Les abords de la rivières ressemblent aux abords des autres rivières que les quatre voyageurs observent attentivement depuis déjà quelques semaines. Les quatre occupants de la pirogue sont vigilants et scrutent les petits ruisseaux qui se jettent dans le fleuve.
– Aqui ! dit brusquement Dos Santos.
Jara et Chumiro dirigent aussitôt l’embarcation vers l’embouchure de la rivière.
Cela fait déjà plusieurs fois que Dos Santos fait « Aqui ! » en pointant du doigt une rivière. Cette fois, il est sûr qu’il y a quelque chose ici.
En effet, l’endroit est manifestement dégagé. Il a été déboisé mais la nature reprend le contrôle des lieux. C’est un ancien village indien abandonné. Au milieu, la végétation commence à cacher les vestiges d’une maloca brûlée.
Il faut se rendre à l’évidence, les Kuryanahuas, s’il s’agit d’eux, ne vivent plus là.
Le professeur Gassendi a lu dans les carnets de voyage de Gordon que ces chasseurs-cueilleurs changent de lieu d’habitation quand il y a moins de gibier à chasser et moins de fruits à cueillir.

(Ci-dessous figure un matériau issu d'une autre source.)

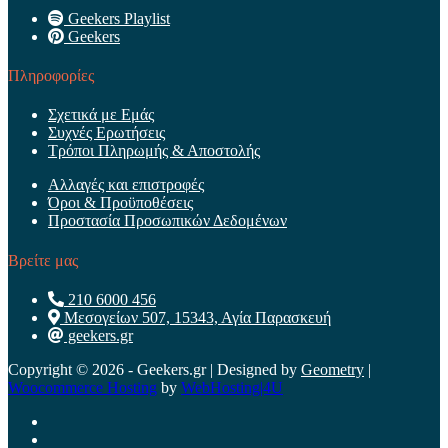
Geekers Playlist
Geekers
Πληροφορίες
Σχετικά με Εμάς
Συχνές Ερωτήσεις
Τρόποι Πληρωμής & Αποστολής
Αλλαγές και επιστροφές
Όροι & Προϋποθέσεις
Προστασία Προσωπικών Δεδομένων
Βρείτε μας
210 6000 456
Μεσογείων 507, 15343, Αγία Παρασκευή
geekers.gr
Copyright © 2026 - Geekers.gr | Designed by
Geometry
|
Woocommerce Hosting
by
WebHosting|4U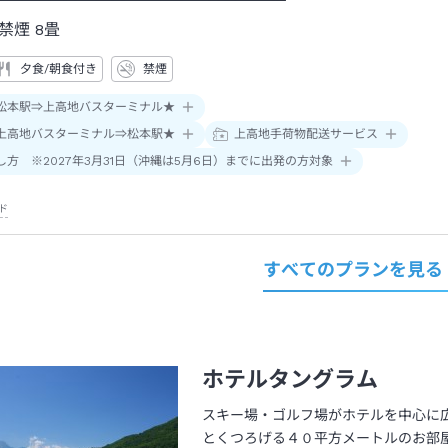
禁煙
8畳
夕食/朝食付き
禁煙
松本駅⇒上高地バスターミナル★
上高地バスターミナル⇒松本駅★
上高地手荷物配送サービス
し方 ※2027年3月31日（沖縄は5月6日）までに出発の方対象
ド
すべてのプランを見る
ホテルタングラム
スキー場・ゴルフ場がホテルを中心に
とくつろげる４０平方メートルのお部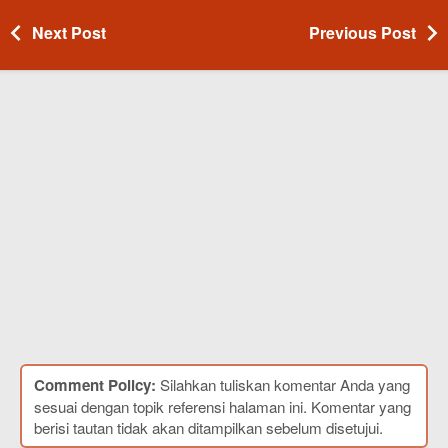
Next Post
Previous Post
Comment Policy:
Silahkan tuliskan komentar Anda yang
sesuai dengan topik referensi halaman ini. Komentar yang
berisi tautan tidak akan ditampilkan sebelum disetujui.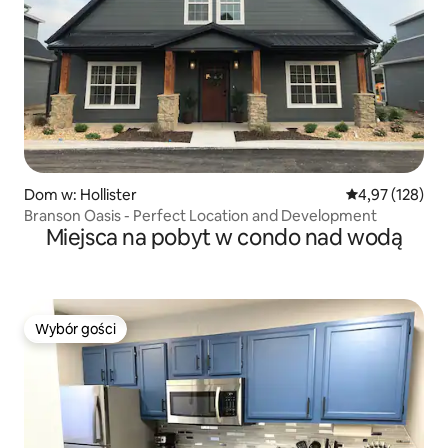
Dom w: Hollister
Średnia ocena: 
4,97 (128)
Branson Oasis - Perfect Location and Development
Miejsca na pobyt w condo nad wodą
Wybór gości
Wybór gości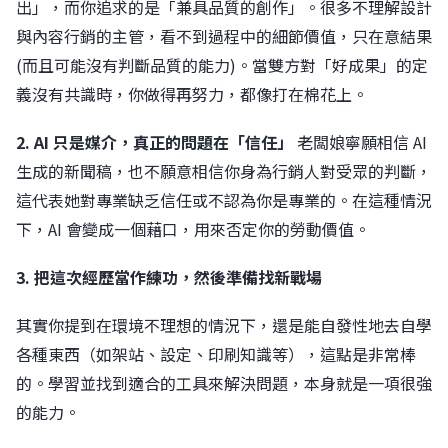
出」，而你追求的是「兼具品質的創作」。很多不理解設計
與內容行銷的主管，看不到過程中的細節價值，只在意結果
(而且可能沒有判斷品質的能力)。當雙方對「好成果」的定
義沒有共識時，你做得再努力，都像打在棉花上。
2. AI 只是媒介，真正的問題在「信任」
老闆娘寧願相信 AI
生成的新聞稿，也不願意相信你身為行銷人對受眾的判斷，
這代表她對專業缺乏信任或不認為你是專業的。在這種情況
下，AI 會變成一個藉口，用來否定你的勞動價值。
3. 把這次經歷當作練功，然後準備找新戰場
其實你提到在環境不理想的情況下，還是能自發性地去自學
各種東西（如架站、設定、印刷知識等），這點是非常棒
的。學習並找到適合的工具來解決問題，本身就是一項很強
的能力。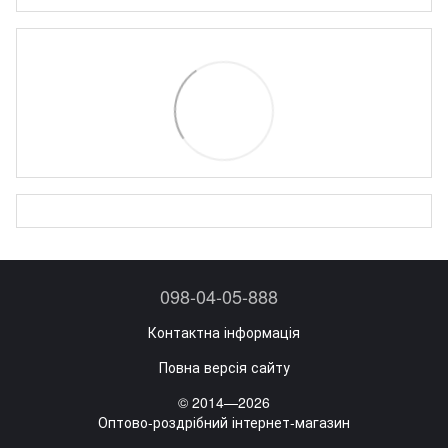
098-04-05-888
Контактна інформація
Повна версія сайту
© 2014—2026
Оптово-роздрібний інтернет-магазин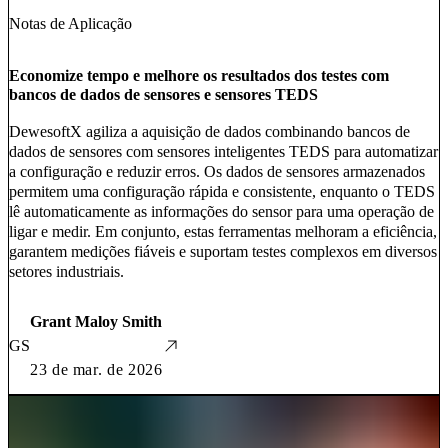
Notas de Aplicação
Economize tempo e melhore os resultados dos testes com
bancos de dados de sensores e sensores TEDS
DewesoftX agiliza a aquisição de dados combinando bancos de
dados de sensores com sensores inteligentes TEDS para automatizar
a configuração e reduzir erros. Os dados de sensores armazenados
permitem uma configuração rápida e consistente, enquanto o TEDS
lê automaticamente as informações do sensor para uma operação de
ligar e medir. Em conjunto, estas ferramentas melhoram a eficiência,
garantem medições fiáveis e suportam testes complexos em diversos
setores industriais.
Grant Maloy Smith
GS
23 de mar. de 2026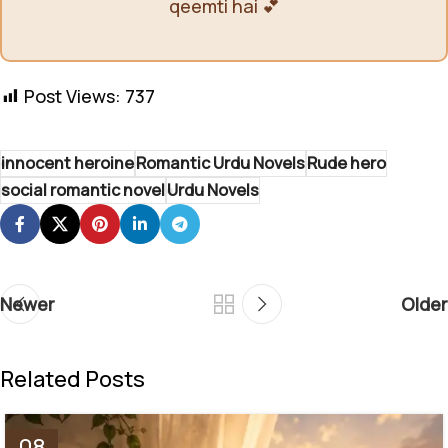
qeemti hai 💕
Post Views:
737
innocent heroine
Romantic Urdu Novels
Rude hero
social romantic novel
Urdu Novels
Newer
Older
Related Posts
08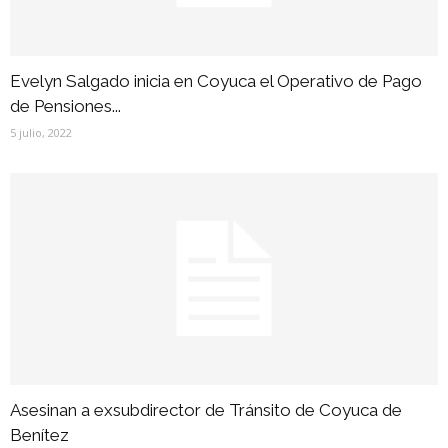
Evelyn Salgado inicia en Coyuca el Operativo de Pago
de Pensiones...
5 julio, 2022
Asesinan a exsubdirector de Tránsito de Coyuca de
Benítez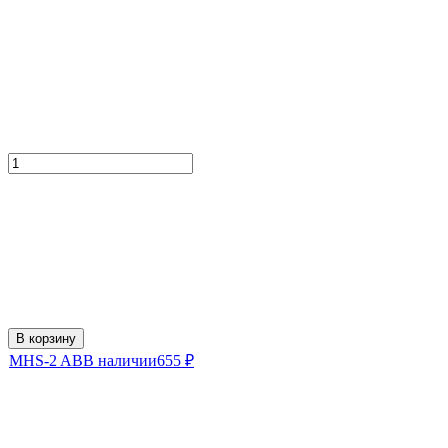
В корзину
MHS-2 AB
В наличии
655
₽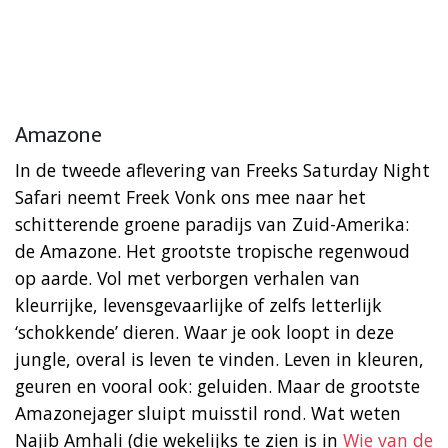
Amazone
In de tweede aflevering van Freeks Saturday Night
Safari neemt Freek Vonk ons mee naar het
schitterende groene paradijs van Zuid-Amerika:
de Amazone. Het grootste tropische regenwoud
op aarde. Vol met verborgen verhalen van
kleurrijke, levensgevaarlijke of zelfs letterlijk
‘schokkende’ dieren. Waar je ook loopt in deze
jungle, overal is leven te vinden. Leven in kleuren,
geuren en vooral ook: geluiden. Maar de grootste
Amazonejager sluipt muisstil rond. Wat weten
Najib Amhali (die wekelijks te zien is in
Wie van de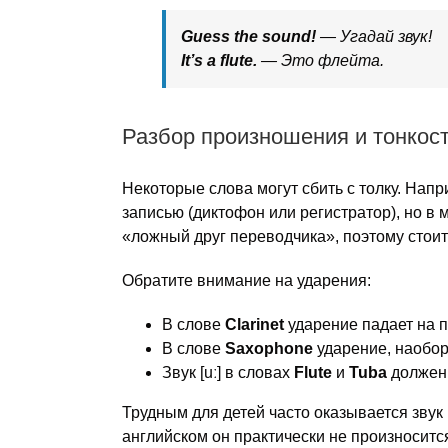
Guess the sound!
— Угадай звук!
It’s a flute.
— Это флейта.
Разбор произношения и тонкос
Некоторые слова могут сбить с толку. Нап
записью (диктофон или регистратор), но в
«ложный друг переводчика», поэтому стоит
Обратите внимание на ударения:
В слове
Clarinet
ударение падает на п
В слове
Saxophone
ударение, наоборо
Звук [uː] в словах
Flute
и
Tuba
должен 
Трудным для детей часто оказывается звук [
английском он практически не произноситс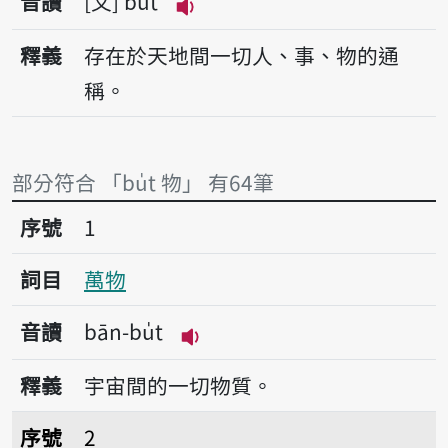
音讀
文
bu̍t
播放音讀bu̍t
釋義
存在於天地間一切人、事、物的通
稱。
部分符合 「bu̍t 物」 有64筆
序號1萬物
序號
1
詞目
萬物
音讀
bān-bu̍t
播放音讀bān-bu̍t
釋義
宇宙間的一切物質。
序號2物價
序號
2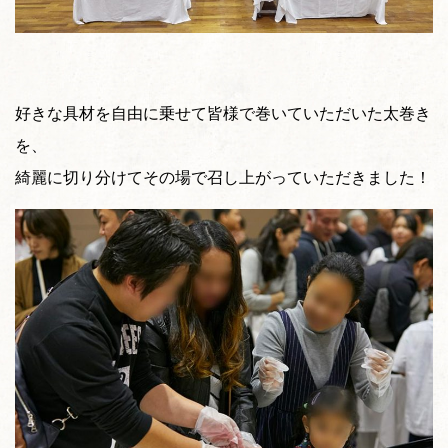
好きな具材を自由に乗せて皆様で巻いていただいた太巻き
を、
綺麗に切り分けてその場で召し上がっていただきました！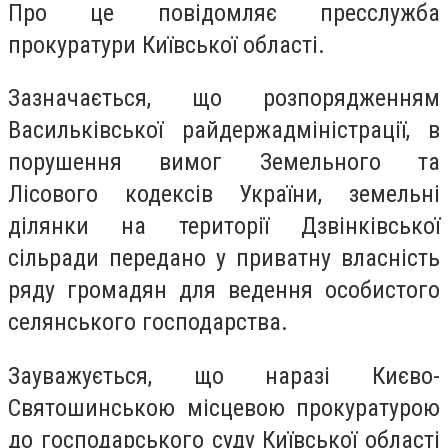
Про це повідомляє пресслужба
прокуратури Київської області.
Зазначається, що розпорядженням
Васильківської райдержадміністрації, в
порушення вимог Земельного та
Лісового кодексів України, земельні
ділянки на території Дзвінківської
сільради передано у приватну власність
ряду громадян для ведення особистого
селянського господарства.
Зауважується, що наразі Києво-
Святошинською місцевою прокуратурою
до господарського суду Київської області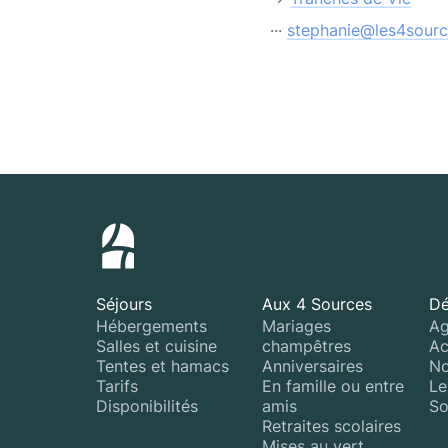
··· 
stephanie@les4sourc
Séjours
Aux 4 Sources
Dé
Hébergements
Mariages
Ag
Salles et cuisine
champêtres
Ac
Tentes et hamacs
Anniversaires
No
Tarifs
En famille ou entre
Le
Disponibilités
amis
So
Retraites scolaires
Mises au vert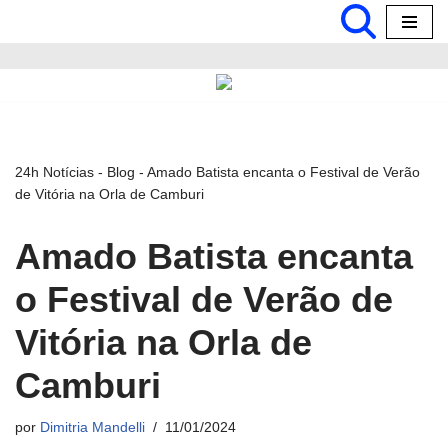
Pular
para
o
conteúdo
24h Notícias
-
Blog
-
Amado Batista encanta o Festival de Verão
de Vitória na Orla de Camburi
Amado Batista encanta
o Festival de Verão de
Vitória na Orla de
Camburi
por
Dimitria Mandelli
11/01/2024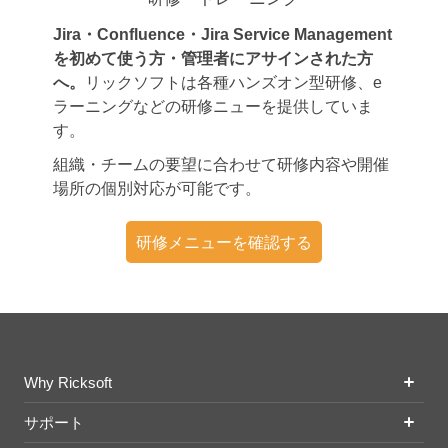
Jira・Confluence・Jira Service Management
を初めて使う方・管理者にアサインされた方
へ。
リックソフトは各種ハンズオン型研修、e
ラーニングなどの研修ニューを提供していま
す。
組織・チームの要望に合わせて研修内容や開催
場所の個別対応が可能です。
研修メニューを確認する
Why Ricksoft
サポート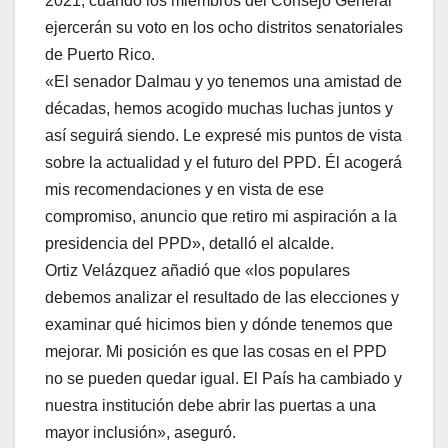
2021, cuando los miembros del Consejo General
ejercerán su voto en los ocho distritos senatoriales
de Puerto Rico.
«El senador Dalmau y yo tenemos una amistad de
décadas, hemos acogido muchas luchas juntos y
así seguirá siendo. Le expresé mis puntos de vista
sobre la actualidad y el futuro del PPD. Él acogerá
mis recomendaciones y en vista de ese
compromiso, anuncio que retiro mi aspiración a la
presidencia del PPD», detalló el alcalde.
Ortiz Velázquez añadió que «los populares
debemos analizar el resultado de las elecciones y
examinar qué hicimos bien y dónde tenemos que
mejorar. Mi posición es que las cosas en el PPD
no se pueden quedar igual. El País ha cambiado y
nuestra institución debe abrir las puertas a una
mayor inclusión», aseguró.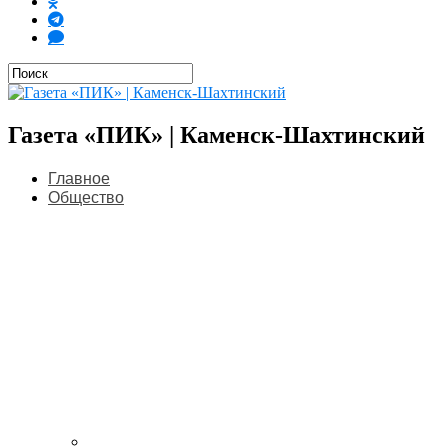
Газета «ПИК» | Каменск-Шахтинский
Главное
Общество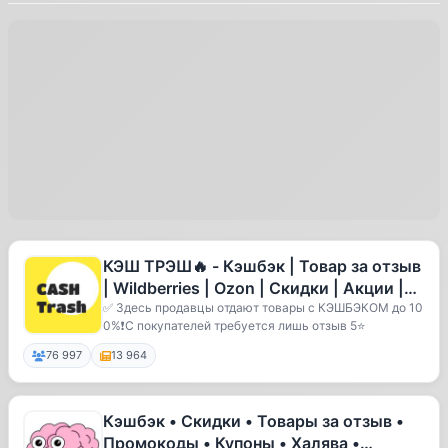
КЭШ ТРЭШ🔥 - Кэшбэк | Товар за отзыв
| Wildberries | Ozon | Скидки | Акции |
Выкупы | Раздачи
✅ Здесь продавцы отдают товары с КЭШБЭКОМ до 10
0%❗️С покупателей требуется лишь отзыв 5⭐️
76 997
13 964
Кэшбэк • Скидки • Товары за отзыв •
Промокоды • Купоны • Халява •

Brûlant leur maloca, ils vont en construire une autre ailleurs, laissant la nature se renouveler.
Après s’être assuré de l’absence totale de tout être humain, les quatre explorateurs décident de passer la nuit ici.
Selon un rituel à présent bien établi, Dos Santos et Gassendi se mettent en quête de bois pour le feu, tandis que les deux Indiens plantent l’abri sous lequel tous quatre installeront leurs hamacs.
Après le repas, ont lieu de vives discussions concernant le programme d’action de demain. Mais Pierre Gassendi laisse décider ceux qui savent et se plonge, à la lueur du feu, dans le récit des aventures du professeur Kind. Il a réalisé des copies de ses carnets de voyage afin de ne pas endommager les originaux.
Ce soir, dans son hamac, il rêvera de Dos Santos et lui-même dansant autour du feu avec les Kuryanahuas, les Waimiri, Olivia de Sainte-Victoire et le professeur Kind. Un dauphin rose danse avec eux en improvisant une chanson « Pauvres papillons blancs, vous vous êtes trompés de monde… ».